Emperyalist/siyonist güçler, somutta ABD/İsrail ikilisi ile işbirlikçileri, ülkeleri parçalayıp halkları köleleştirmek isteseler de, bu hedefe ulaşmaları kolay değil. Zira karşılarında güçlü ve deneyimli güçler var. Bu cephede İran, Suriye, Lübnan Hizbullahı, bazı Iraklı güçler ve birçok Arap ülkesinde mevcut olan ulusalcı Arap parti veya hareketler yer alıyor. Ortadoğu’dan sökülüp atılmak istenen Rusya da, dönemsel çıkarları gereği bu hattı destekliyor. Zira bu hat olmasaydı, Rusya’nın bölgede tutunması mümkün olmazdı.

Söz konusu güçlerle Rusya’nın her konuda anlaştıkları söylenemez elbet. Buna rağmen Rusya’nın merkezinde durduğu ittifak ABD/İsrail planının hayata geçirilmesi önünde ciddi bir set oluşturuyor. ABD ile işbirlikçilerinin bölgesel bir savaşı göze almadan bu seti yıkmaları olası değil. Bölgesel bir savaş ise, galip çıkılıp çıkılmayacağı belli olmadığı gibi, her koşulda ağır bir bedeli göze almayı gerektiriyor. Böyle bir savaşı göze alamadığı için ABD küstahça tehditlerini sürdürse ve arada bir Suriye ordusunu hedef alsa da Rusya ile işbirliği yapmaya devam ediyor. Hem Esad yönetimini destekleyen hem ABD ile anlaşmaya çalışan hem Astana toplantılarıyla Türkiye’yi çözüme razı etmeye çalışan Rusya, yer yer sıkışsa da, halen güçlü bir inisiyatifle hareket edebiliyor.

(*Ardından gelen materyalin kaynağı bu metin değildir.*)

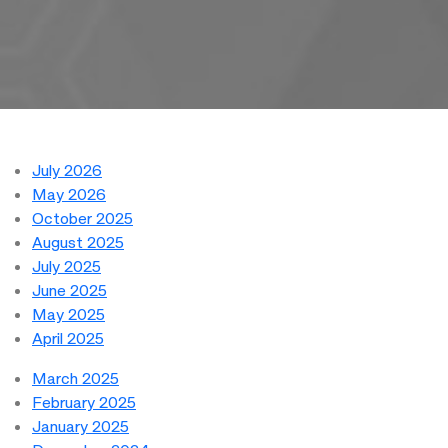
July 2026
May 2026
October 2025
August 2025
July 2025
June 2025
May 2025
April 2025
March 2025
February 2025
January 2025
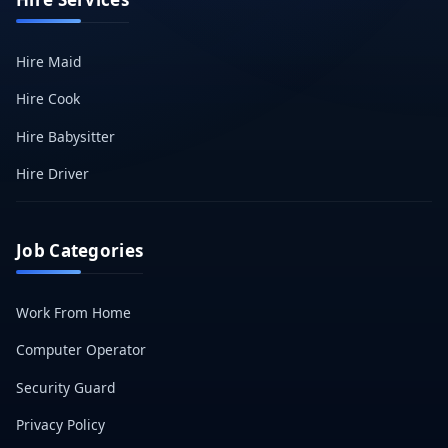
Hire Maid
Hire Cook
Hire Babysitter
Hire Driver
Job Categories
Work From Home
Computer Operator
Security Guard
Privacy Policy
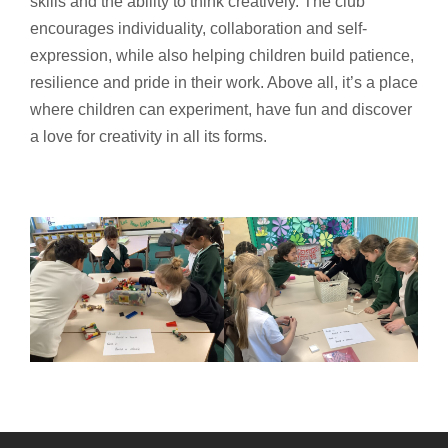
skills and the ability to think creatively. The club
encourages individuality, collaboration and self-
expression, while also helping children build patience,
resilience and pride in their work. Above all, it’s a place
where children can experiment, have fun and discover
a love for creativity in all its forms.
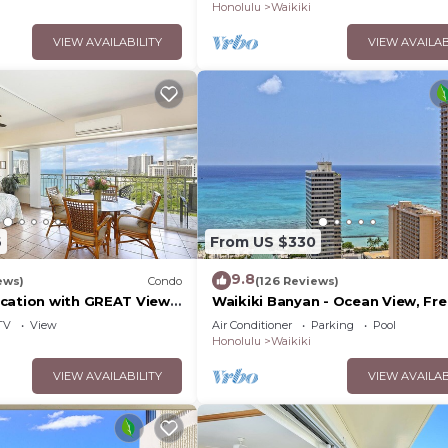
WiFi
Honolulu
Waikiki
VIEW AVAILABILITY
VIEW AVAILAB
6
From US $330
9.8
ews)
Condo
(126 Reviews)
cation with GREAT View!
Waikiki Banyan - Ocean View, Fr
Washlet, A/C, Wi-Fi!
Parking, Beach Gear plus lots of 
TV
View
Air Conditioner
Parking
Pool
Honolulu
Waikiki
VIEW AVAILABILITY
VIEW AVAILAB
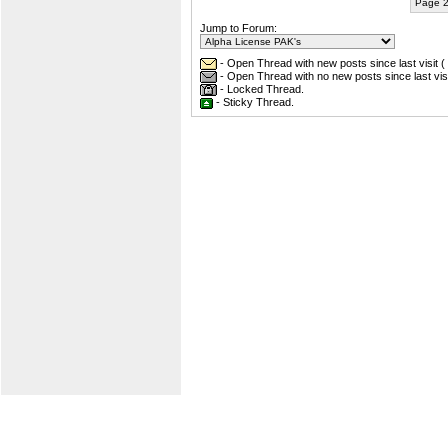
Page 2
Jump to Forum:
- Open Thread with new posts since last visit (
- Open Thread with no new posts since last visi
- Locked Thread.
- Sticky Thread.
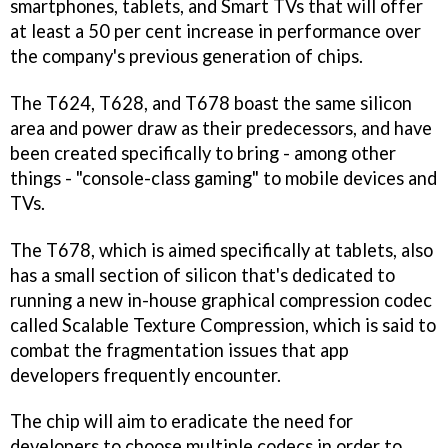
smartphones, tablets, and Smart TVs that will offer
at least a 50 per cent increase in performance over
the company's previous generation of chips.
The T624, T628, and T678 boast the same silicon
area and power draw as their predecessors, and have
been created specifically to bring - among other
things - "console-class gaming" to mobile devices and
TVs.
The T678, which is aimed specifically at tablets, also
has a small section of silicon that's dedicated to
running a new in-house graphical compression codec
called Scalable Texture Compression, which is said to
combat the fragmentation issues that app
developers frequently encounter.
The chip will aim to eradicate the need for
developers to choose multiple codecs in order to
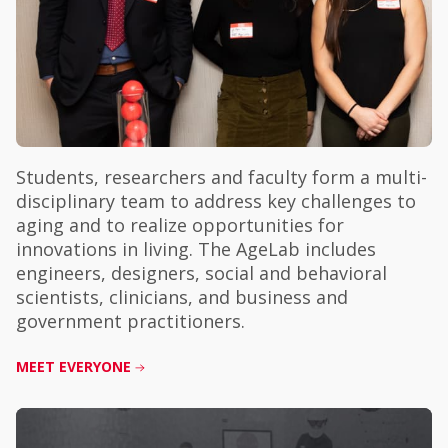
Students, researchers and faculty form a multi-
disciplinary team to address key challenges to
aging and to realize opportunities for
innovations in living. The AgeLab includes
engineers, designers, social and behavioral
scientists, clinicians, and business and
government practitioners.
MEET EVERYONE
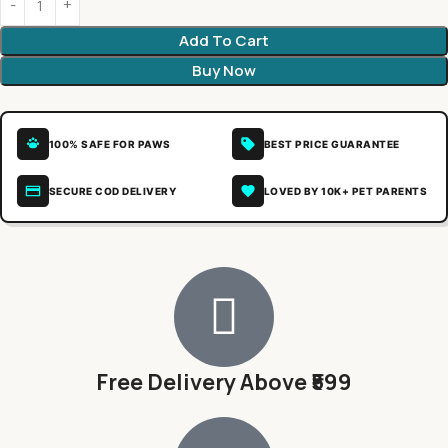
Add To Cart
Buy Now
100% SAFE FOR PAWS
BEST PRICE GUARANTEE
SECURE COD DELIVERY
LOVED BY 10K+ PET PARENTS
Free Delivery Above ₹599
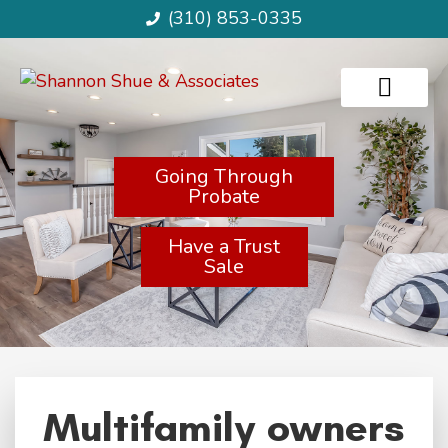
(310) 853-0335
Going Through
Probate
Have a Trust
Sale
Multifamily owners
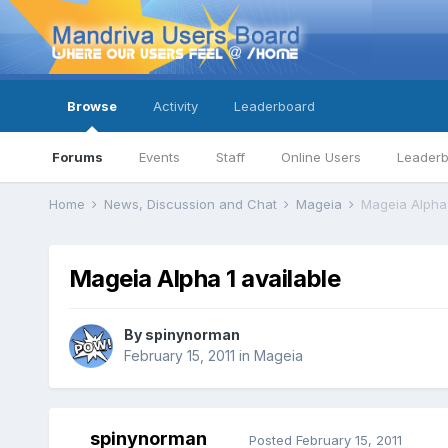
Browse
Activity
Leaderboard
Forums
Events
Staff
Online Users
Leader
Home
News, Discussion and Chat
Mageia
Mageia Alpha 
Mageia Alpha 1 available
By
spinynorman
February 15, 2011
in
Mageia
spinynorman
Posted
February 15, 2011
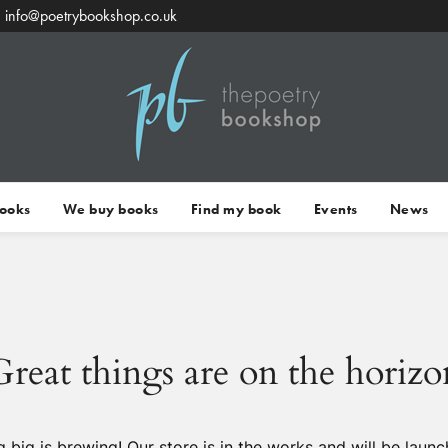
info@poetrybookshop.co.uk
Books
We buy books
Find my book
Events
News
Great things are on the horizo
 big is brewing! Our store is in the works and will be launc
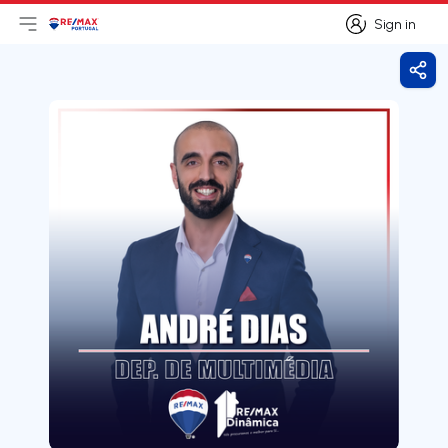
Sign in
Open main menu
Logo
Go to homepage
Sign in
Shar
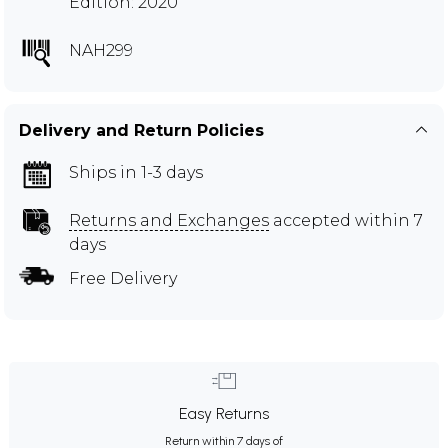
Edition: 2020
NAH299
Delivery and Return Policies
Ships in 1-3 days
Returns and Exchanges
accepted within 7
days
Free Delivery
Easy Returns
Return within 7 days of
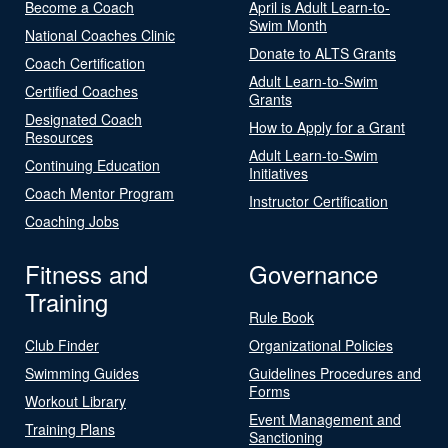
Become a Coach
April is Adult Learn-to-
Swim Month
National Coaches Clinic
Donate to ALTS Grants
Coach Certification
Adult Learn-to-Swim
Certified Coaches
Grants
Designated Coach
How to Apply for a Grant
Resources
Adult Learn-to-Swim
Continuing Education
Initiatives
Coach Mentor Program
Instructor Certification
Coaching Jobs
Fitness and
Governance
Training
Rule Book
Club Finder
Organizational Policies
Swimming Guides
Guidelines Procedures and
Forms
Workout Library
Event Management and
Training Plans
Sanctioning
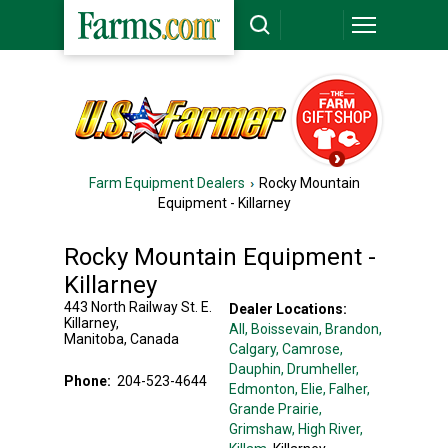
Farm Equipment Dealers
Rocky Mountain
Equipment - Killarney
Rocky Mountain Equipment -
Killarney
443 North Railway St. E.
Dealer Locations:
Killarney
,
All,
Boissevain
, Brandon
,
Manitoba
,
Canada
Calgary
, Camrose
,
Dauphin
, Drumheller
,
Phone:
204-523-4644
Edmonton
, Elie
, Falher
,
Grande Prairie
,
Grimshaw
, High River
,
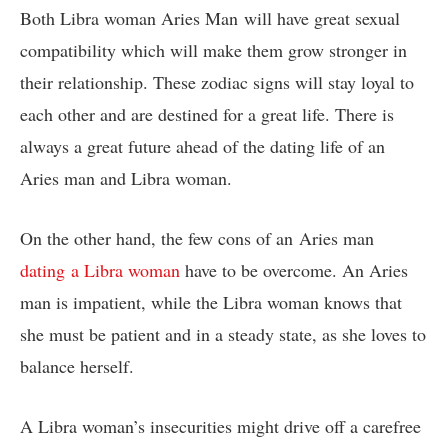
Both Libra woman Aries Man will have great sexual
compatibility which will make them grow stronger in
their relationship. These zodiac signs will stay loyal to
each other and are destined for a great life. There is
always a great future ahead of the dating life of an
Aries man and Libra woman.
On the other hand, the few cons of an Aries man
dating a Libra woman
have to be overcome. An Aries
man is impatient, while the Libra woman knows that
she must be patient and in a steady state, as she loves to
balance herself.
A Libra woman’s insecurities might drive off a carefree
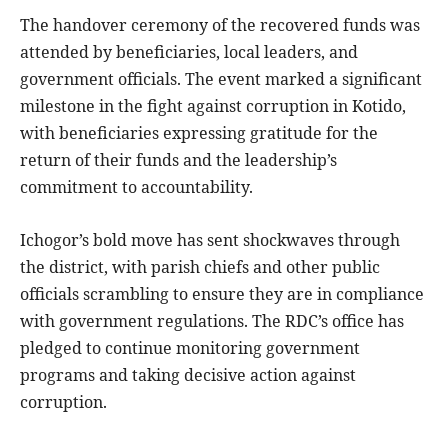
The handover ceremony of the recovered funds was
attended by beneficiaries, local leaders, and
government officials. The event marked a significant
milestone in the fight against corruption in Kotido,
with beneficiaries expressing gratitude for the
return of their funds and the leadership’s
commitment to accountability.
Ichogor’s bold move has sent shockwaves through
the district, with parish chiefs and other public
officials scrambling to ensure they are in compliance
with government regulations. The RDC’s office has
pledged to continue monitoring government
programs and taking decisive action against
corruption.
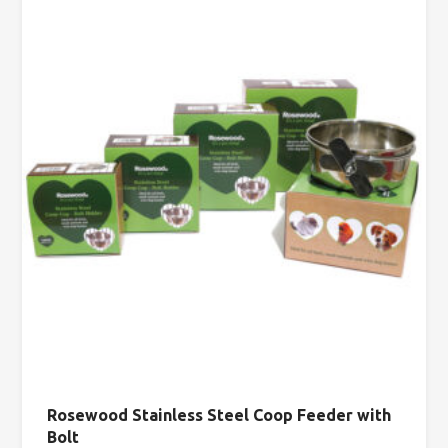
Rosewood Stainless Steel Coop Feeder with
Bolt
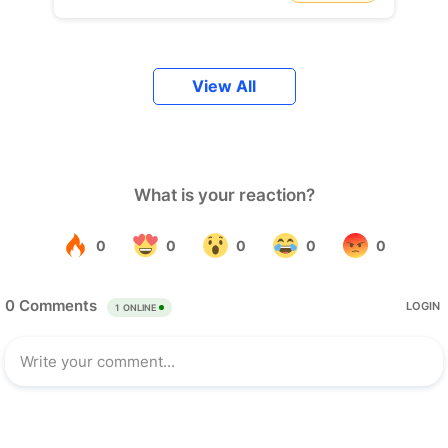
View All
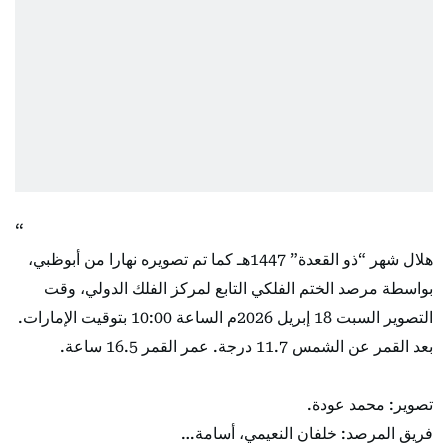
هلال شهر “ذو القعدة” 1447هـ كما تم تصويره نهارا من أبوظبي،
بواسطة مرصد الختم الفلكي التابع لمركز الفلك الدولي، وقت
التصوير السبت 18 إبريل 2026م الساعة 10:00 بتوقيت الإمارات.
بعد القمر عن الشمس 11.7 درجة. عمر القمر 16.5 ساعة.
تصوير: محمد عودة.
فريق المرصد: خلفان النعيمي، أسامة…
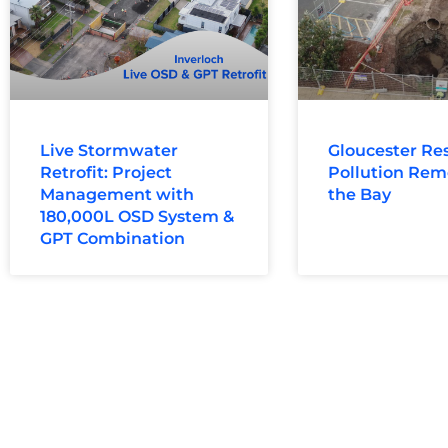
Live Stormwater
Gloucester Res
Retrofit: Project
Pollution Rem
Management with
the Bay
180,000L OSD System &
GPT Combination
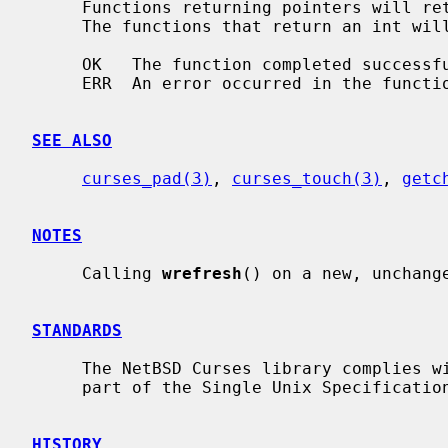
     Functions returning pointers will return NULL if an error is detected.

     The functions that return an int will return one of the following values:

     OK   The function completed successfully.

     ERR  An error occurred in the function.

SEE ALSO
curses_pad(3)
, 
curses_touch(3)
, 
getc
NOTES
     Calling 
wrefresh
() on a new, unchange
STANDARDS
     The NetBSD Curses library complies with the X/Open Curses specification,

     part of the Single Unix Specification.

HISTORY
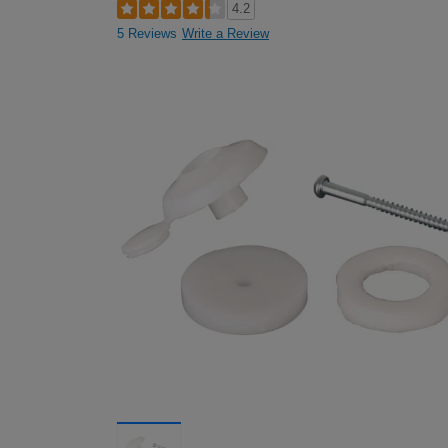
4.2
5 Reviews
Write a Review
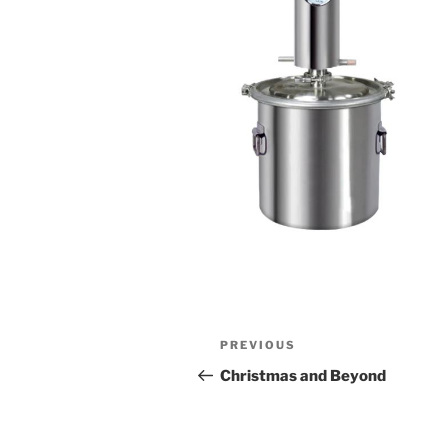
Post
Previous
PREVIOUS
navigation
Post
Christmas and Beyond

Bölgede Rusya ile ittifak halinde hareket eden güçler ise, Rusya’nın desteğinin taşıdığı önemin farkındalar. Bu işbirliğine de büyük bir önem veriyorlar. Bununla birlikte her konuda Rusya’ya angaje olmuş değiller. Hegemonya savaşının arenası olan Ortadoğu’da kendi programlarını uygulamak için farklı alanlarda hazırlıklar yapıyor, güçlerini tahkim etmeye çalışıyor, savaşın daha da yayılması durumunda alacakları pozisyonu belirlemeye çalışıyorlar.

İran, Lübnan Hizbullahı ve Suriye, bölgenin temel güçlerinden biri olduklarını savaş içinde kanıtlamıştır. Ekseni daha da genişletme, yeni güçleri sürece dahil etme çabaları da devam ediyor. Halihazırda emperyalist/siyonist planın Ortadoğu’da uygulanmasının önündeki tek ciddi engeli de bu güçler oluşturuyor. Sadece Suriye’yi değil, Filistin’i de işgalden kurtaracaklarını iddia eden bu güçler, hiçbir koşulda ABD/İsrail planlarını kabul etmeyeceklerini, tersine engellemek için sonuna kadar direneceklerini pek çok vesileyle dile getiriyorlar. Suriye’de, Lübnan’da, Filistin’de sergiledikleri pratik, bu söylemin temelden yoksun olmadığını da kanıtlamıştır.

Kapitalist emperyalizmin merkezinden gelen saldırıların hedefinde olsa da, Rusya merkezli ittifak güçleri ne anti-kapitalist ne anti-emperyalisttirler. Bu güçler işgale, ABD’nin saldırganlığına, ırkçı-siyonistlerin küstahlığına karşı olmakla birlikte; kapitalist-emperyalist sistemle esaslı bir sorunları yoktur. Haliyle, bu güçlerin bölge halklarının özlemlerine gerçek ve kalıcı bir çözüm üretmeleri mümkün değildir.

Bu nedenle, verili koşullarda zayıf olsa da, Ortadoğu halklarının gerçek kurtuluşuna giden yolu ancak emperyalizme, siyonizme ve işbirlikçilerine karşı halkların birleşik devrimci direnişi açabilir.